START Records for the task
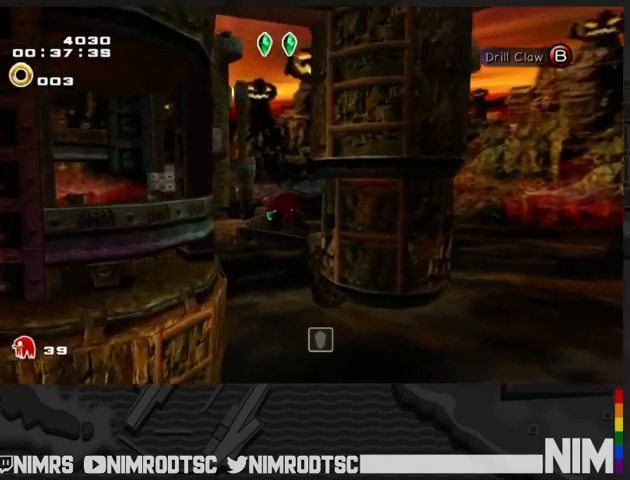
{"buttons": ["A"], "left_stick": "up", "right_stick": "center", "button_events": [[433, "A", "up"], [500, "A", "down"]]}
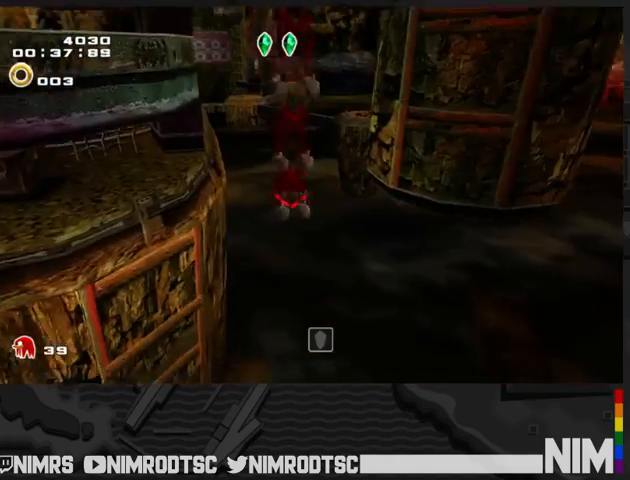
{"buttons": ["A"], "left_stick": "up", "right_stick": "center", "button_events": []}
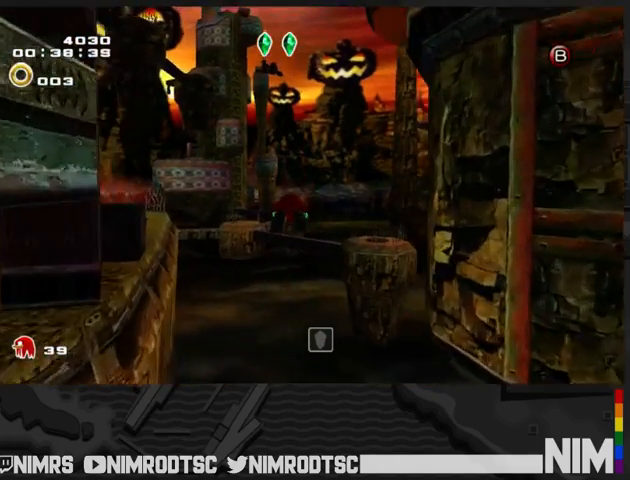
{"buttons": ["A"], "left_stick": "up", "right_stick": "center", "button_events": []}
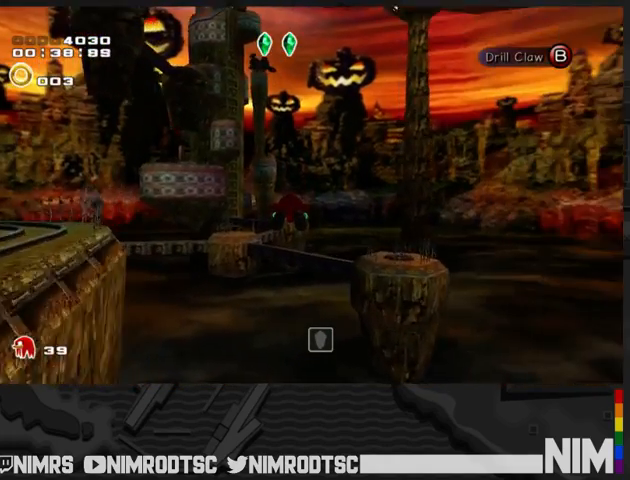
{"buttons": ["A"], "left_stick": "up", "right_stick": "center", "button_events": []}
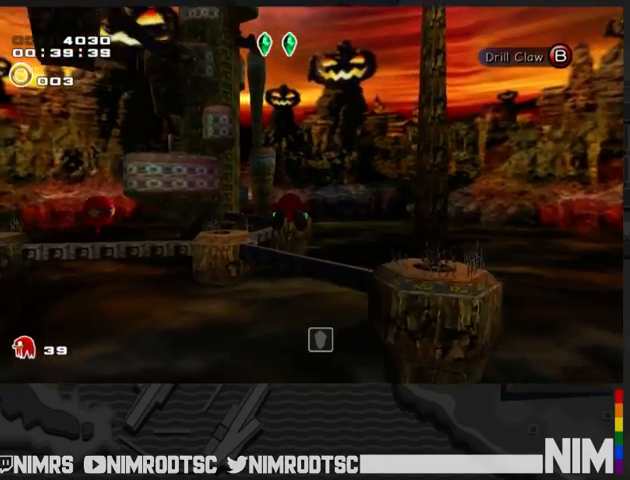
{"buttons": ["A"], "left_stick": "up", "right_stick": "center", "button_events": []}
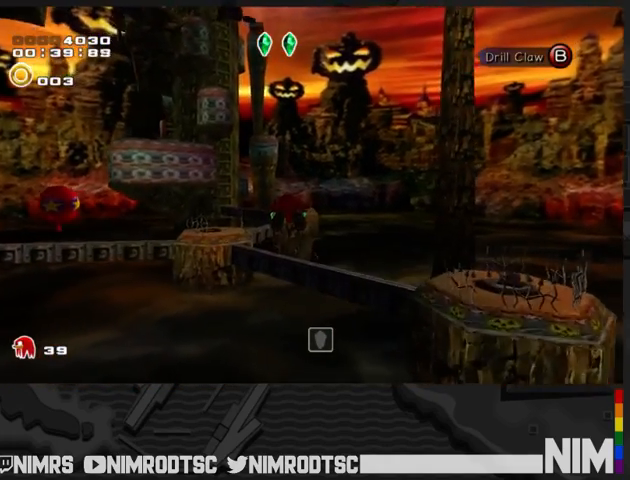
{"buttons": ["A"], "left_stick": "up", "right_stick": "center", "button_events": []}
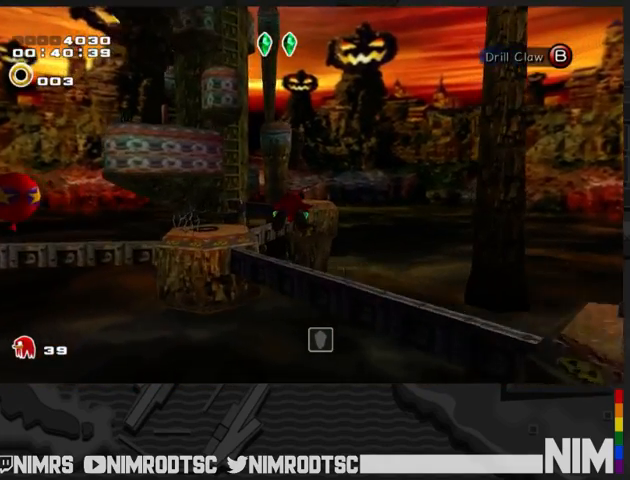
{"buttons": ["A"], "left_stick": "up", "right_stick": "center", "button_events": [[100, "B", "down"], [167, "A", "up"], [167, "B", "up"], [233, "A", "down"]]}
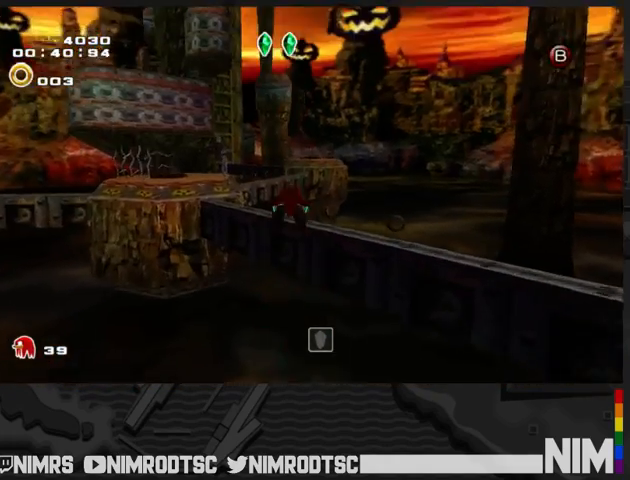
{"buttons": ["A"], "left_stick": "up", "right_stick": "center", "button_events": []}
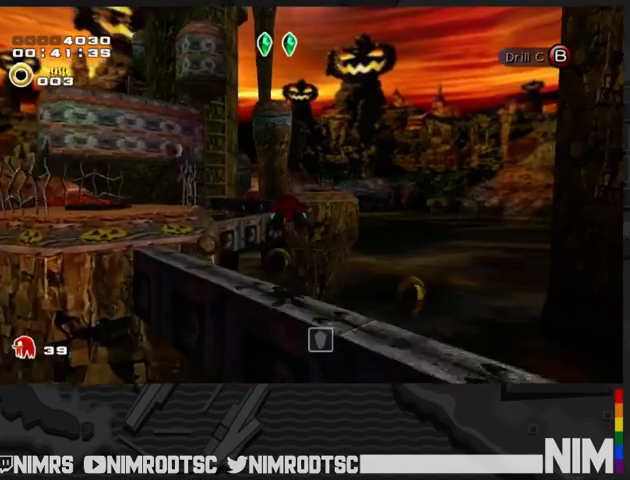
{"buttons": ["A"], "left_stick": "up", "right_stick": "center", "button_events": []}
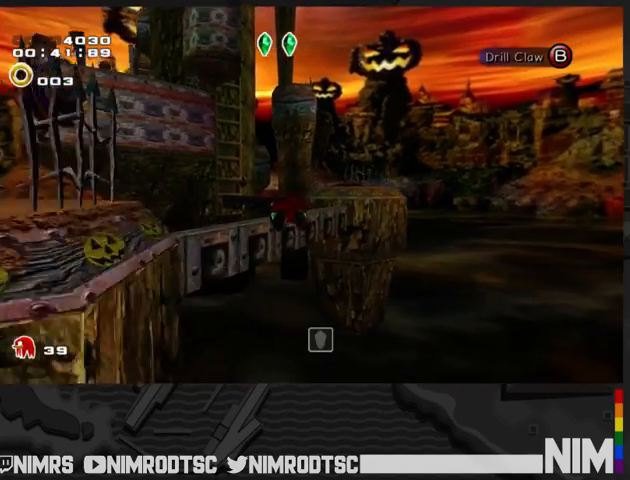
{"buttons": ["A"], "left_stick": "up", "right_stick": "center", "button_events": [[333, "A", "up"], [467, "A", "down"]]}
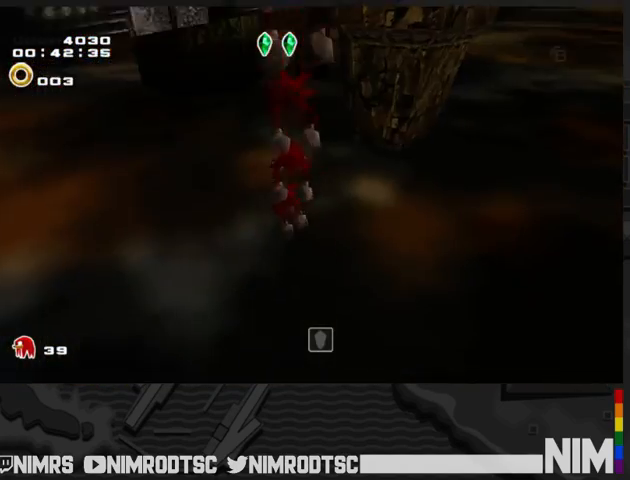
{"buttons": ["A"], "left_stick": "up", "right_stick": "center", "button_events": []}
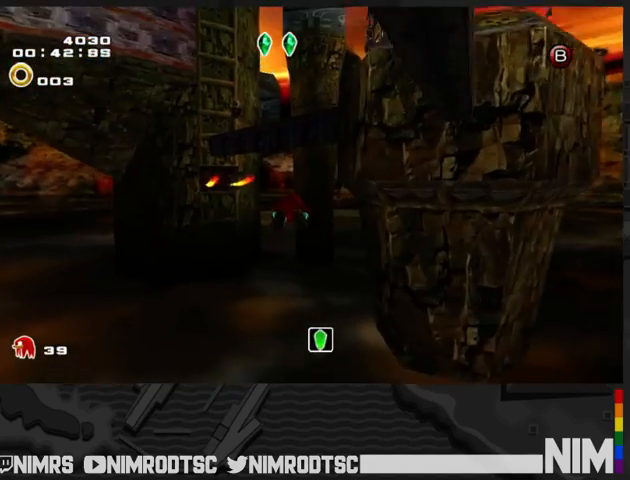
{"buttons": ["A"], "left_stick": "up", "right_stick": "center", "button_events": []}
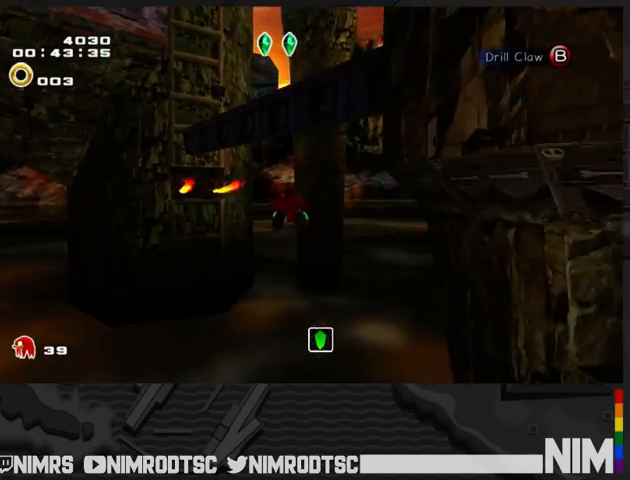
{"buttons": ["A"], "left_stick": "up", "right_stick": "center", "button_events": []}
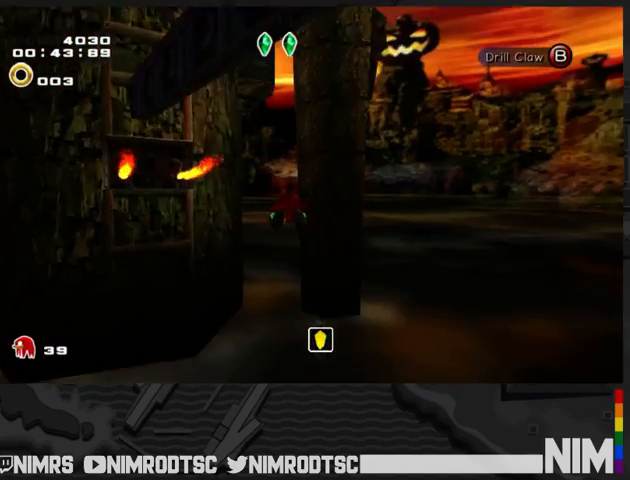
{"buttons": ["B"], "left_stick": "up", "right_stick": "center", "button_events": [[400, "B", "down"], [467, "A", "up"]]}
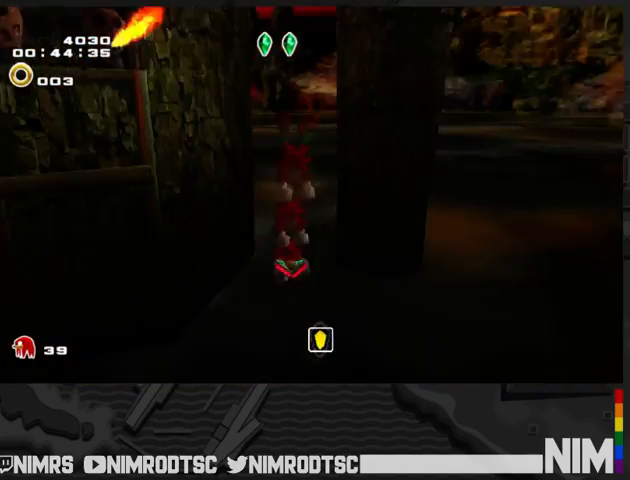
{"buttons": [], "left_stick": "up", "right_stick": "center", "button_events": [[67, "B", "up"]]}
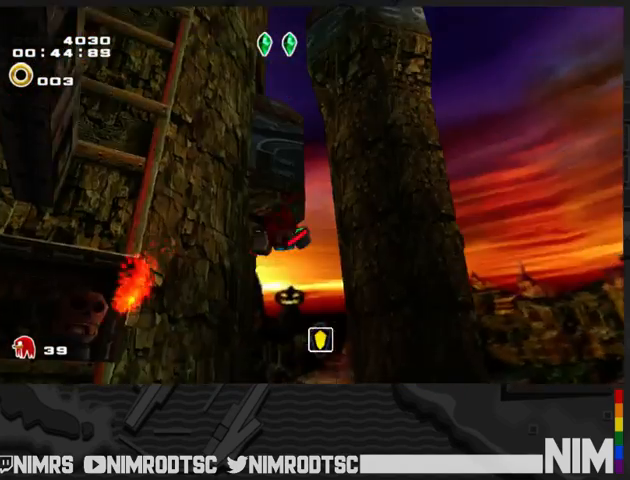
{"buttons": [], "left_stick": "up", "right_stick": "center", "button_events": []}
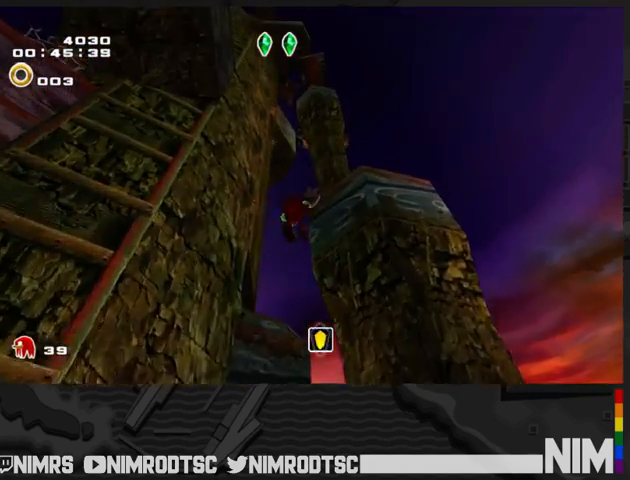
{"buttons": [], "left_stick": "up-right", "right_stick": "center", "button_events": []}
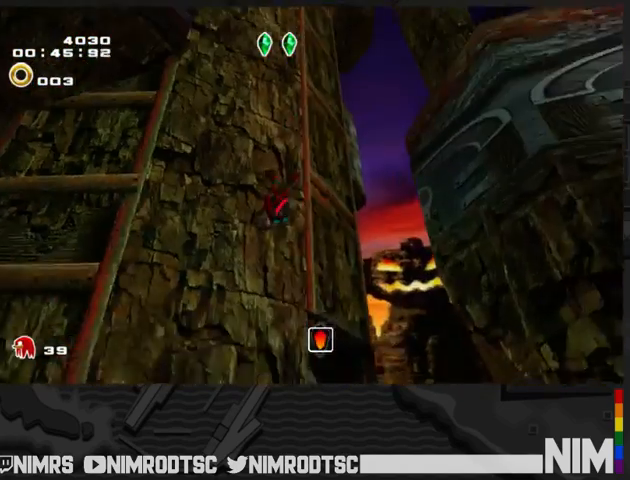
{"buttons": [], "left_stick": "up", "right_stick": "center", "button_events": []}
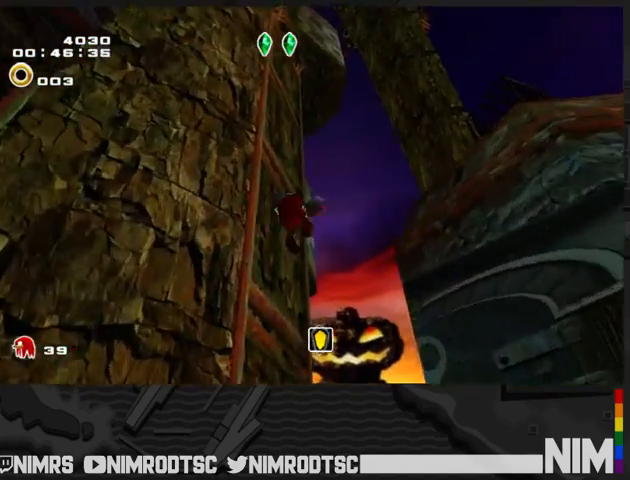
{"buttons": ["A"], "left_stick": "up-left", "right_stick": "center", "button_events": [[500, "A", "down"]]}
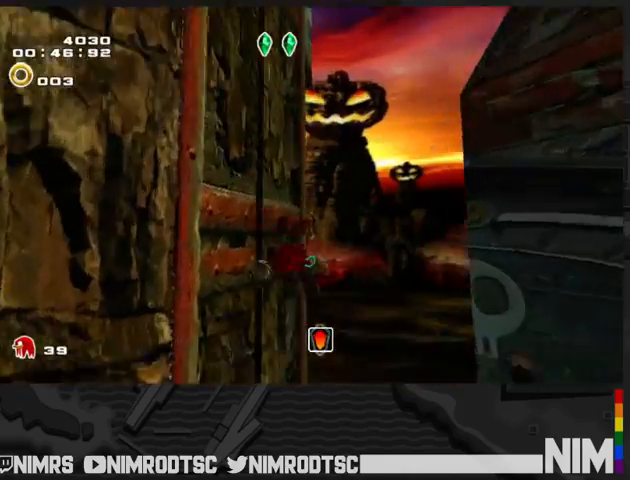
{"buttons": [], "left_stick": "left", "right_stick": "center", "button_events": [[67, "B", "down"], [100, "A", "up"], [167, "B", "up"]]}
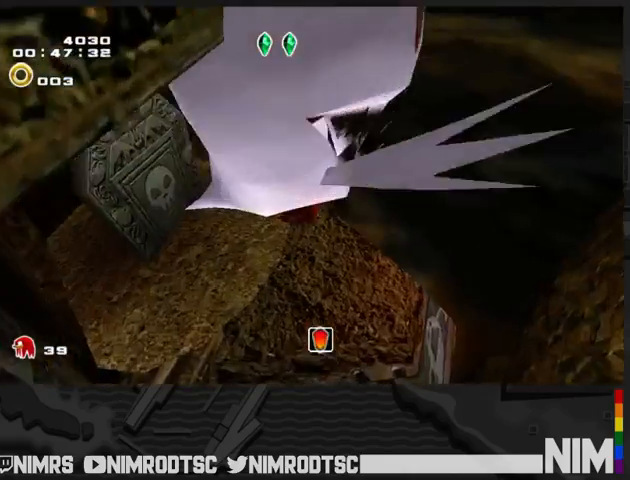
{"buttons": [], "left_stick": "down-left", "right_stick": "center", "button_events": []}
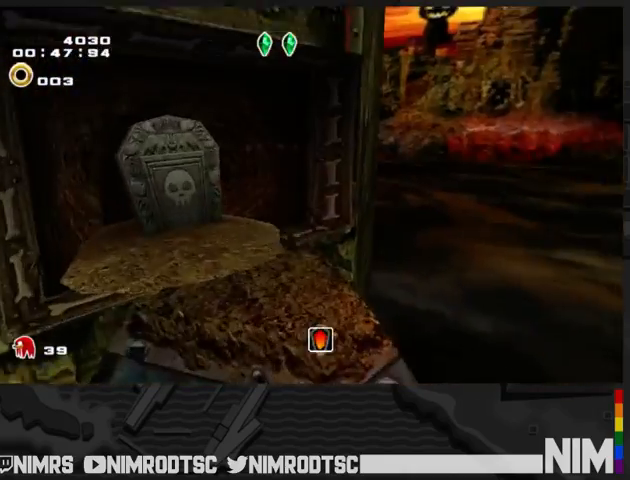
{"buttons": [], "left_stick": "down-left", "right_stick": "center", "button_events": []}
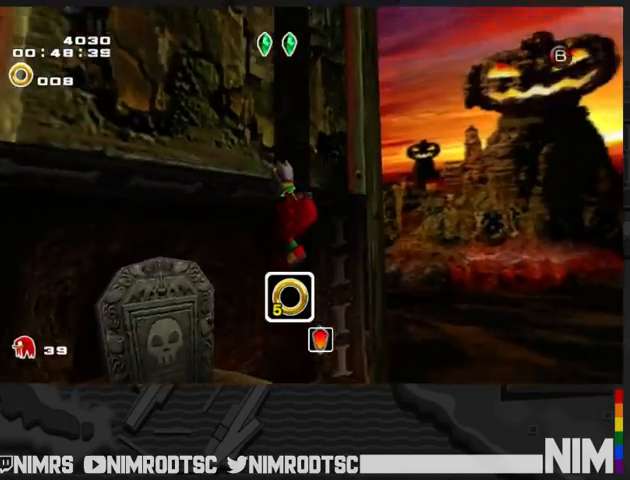
{"buttons": [], "left_stick": "right", "right_stick": "center", "button_events": [[333, "B", "down"], [500, "B", "up"]]}
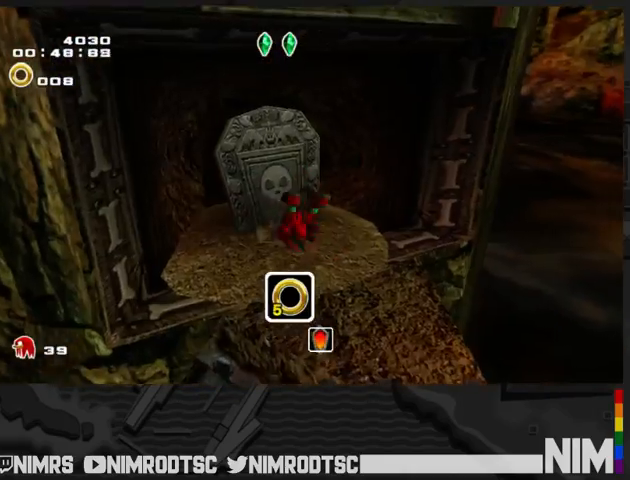
{"buttons": [], "left_stick": "center", "right_stick": "center", "button_events": []}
END Records for the task
What the task asks: Retype every record above exactly as written, but leave out the pictures.

Task output:
{"buttons": ["A"], "left_stick": "up", "right_stick": "center", "button_events": [[433, "A", "up"], [500, "A", "down"]]}
{"buttons": ["A"], "left_stick": "up", "right_stick": "center", "button_events": []}
{"buttons": ["A"], "left_stick": "up", "right_stick": "center", "button_events": []}
{"buttons": ["A"], "left_stick": "up", "right_stick": "center", "button_events": []}
{"buttons": ["A"], "left_stick": "up", "right_stick": "center", "button_events": []}
{"buttons": ["A"], "left_stick": "up", "right_stick": "center", "button_events": []}
{"buttons": ["A"], "left_stick": "up", "right_stick": "center", "button_events": [[100, "B", "down"], [167, "A", "up"], [167, "B", "up"], [233, "A", "down"]]}
{"buttons": ["A"], "left_stick": "up", "right_stick": "center", "button_events": []}
{"buttons": ["A"], "left_stick": "up", "right_stick": "center", "button_events": []}
{"buttons": ["A"], "left_stick": "up", "right_stick": "center", "button_events": [[333, "A", "up"], [467, "A", "down"]]}
{"buttons": ["A"], "left_stick": "up", "right_stick": "center", "button_events": []}
{"buttons": ["A"], "left_stick": "up", "right_stick": "center", "button_events": []}
{"buttons": ["A"], "left_stick": "up", "right_stick": "center", "button_events": []}
{"buttons": ["B"], "left_stick": "up", "right_stick": "center", "button_events": [[400, "B", "down"], [467, "A", "up"]]}
{"buttons": [], "left_stick": "up", "right_stick": "center", "button_events": [[67, "B", "up"]]}
{"buttons": [], "left_stick": "up", "right_stick": "center", "button_events": []}
{"buttons": [], "left_stick": "up-right", "right_stick": "center", "button_events": []}
{"buttons": [], "left_stick": "up", "right_stick": "center", "button_events": []}
{"buttons": ["A"], "left_stick": "up-left", "right_stick": "center", "button_events": [[500, "A", "down"]]}
{"buttons": [], "left_stick": "left", "right_stick": "center", "button_events": [[67, "B", "down"], [100, "A", "up"], [167, "B", "up"]]}
{"buttons": [], "left_stick": "down-left", "right_stick": "center", "button_events": []}
{"buttons": [], "left_stick": "down-left", "right_stick": "center", "button_events": []}
{"buttons": [], "left_stick": "right", "right_stick": "center", "button_events": [[333, "B", "down"], [500, "B", "up"]]}
{"buttons": [], "left_stick": "center", "right_stick": "center", "button_events": []}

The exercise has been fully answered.